> **Activity**: From the piece on the Toyosu tuna auction, write out everything from "On the day of" down to "photography is prohibited.".
─── Reading text
Roll up roll up—the Toyosu tuna auction
Tsukiji Fish Market's iconic tuna auction was one of its most popular attractions. Visitors would line up every day well before 5 a.m. to see buyers bid for tuna landed that morning. Those keen to observe the tuna auction at Toyosu will still have to rise early, but tickets are not available on a first-come, first-served basis and must be applied for in advance. Once the application period closes, participants will be chosen by lottery and notified of the results by email. Each application can list up to 3 people. Only 27 visitors per day will be accepted.
On the day of the tour, winners must confirm their identities and those of accompanying participants with valid photo IDs and a copy of the email notifying them of their selection. Participants should arrive at the Promotional Corner on the third floor of the Management Facilities Building by 5:45 a.m. Groups will then move to the tuna-auction observation deck, where they can observe buyers bidding on many frozen fish. Taking pictures is allowed, but flash photography is prohibited.
──────
─── Source data
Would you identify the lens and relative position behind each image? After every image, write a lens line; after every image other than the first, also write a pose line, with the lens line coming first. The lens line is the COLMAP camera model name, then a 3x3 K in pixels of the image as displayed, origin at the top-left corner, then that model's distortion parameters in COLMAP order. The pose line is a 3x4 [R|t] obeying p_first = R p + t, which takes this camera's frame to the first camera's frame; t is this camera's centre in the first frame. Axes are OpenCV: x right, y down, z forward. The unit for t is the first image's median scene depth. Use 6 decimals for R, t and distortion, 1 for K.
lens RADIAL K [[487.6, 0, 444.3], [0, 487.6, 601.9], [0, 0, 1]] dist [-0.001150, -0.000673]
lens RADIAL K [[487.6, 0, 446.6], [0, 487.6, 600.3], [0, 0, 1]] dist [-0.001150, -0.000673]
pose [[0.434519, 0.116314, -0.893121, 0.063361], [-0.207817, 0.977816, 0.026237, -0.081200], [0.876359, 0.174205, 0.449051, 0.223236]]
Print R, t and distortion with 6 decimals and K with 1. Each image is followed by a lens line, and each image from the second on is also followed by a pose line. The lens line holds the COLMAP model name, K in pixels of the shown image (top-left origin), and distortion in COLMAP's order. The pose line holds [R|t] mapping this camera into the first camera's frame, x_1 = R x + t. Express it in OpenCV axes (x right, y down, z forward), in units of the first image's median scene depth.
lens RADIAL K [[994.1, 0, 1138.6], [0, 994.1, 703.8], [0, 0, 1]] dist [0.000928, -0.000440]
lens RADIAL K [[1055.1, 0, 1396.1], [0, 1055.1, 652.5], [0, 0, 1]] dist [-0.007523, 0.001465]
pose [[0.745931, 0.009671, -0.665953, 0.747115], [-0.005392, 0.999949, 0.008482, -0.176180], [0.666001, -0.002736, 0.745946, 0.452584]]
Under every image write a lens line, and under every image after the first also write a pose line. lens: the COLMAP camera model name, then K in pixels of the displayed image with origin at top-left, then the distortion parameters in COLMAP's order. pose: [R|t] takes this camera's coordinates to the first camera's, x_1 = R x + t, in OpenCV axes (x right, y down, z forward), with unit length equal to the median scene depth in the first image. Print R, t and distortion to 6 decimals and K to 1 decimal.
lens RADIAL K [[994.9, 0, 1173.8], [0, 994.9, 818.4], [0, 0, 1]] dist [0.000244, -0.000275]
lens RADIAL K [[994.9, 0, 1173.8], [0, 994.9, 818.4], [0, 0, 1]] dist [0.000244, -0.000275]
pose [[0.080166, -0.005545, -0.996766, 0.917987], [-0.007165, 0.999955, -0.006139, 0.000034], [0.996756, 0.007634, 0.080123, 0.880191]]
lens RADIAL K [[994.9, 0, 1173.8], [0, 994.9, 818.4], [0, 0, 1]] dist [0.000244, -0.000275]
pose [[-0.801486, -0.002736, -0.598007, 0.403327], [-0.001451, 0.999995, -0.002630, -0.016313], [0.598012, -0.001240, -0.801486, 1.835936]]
──────
> **Task response**:
On the day of the tour, winners must confirm their identities and those of accompanying participants with valid photo IDs and a copy of the email notifying them of their selection. Participants should arrive at the Promotional Corner on the third floor of the Management Facilities Building by 5:45 a.m. Groups will then move to the tuna-auction observation deck, where they can observe buyers bidding on many frozen fish. Taking pictures is allowed, but flash photography is prohibited.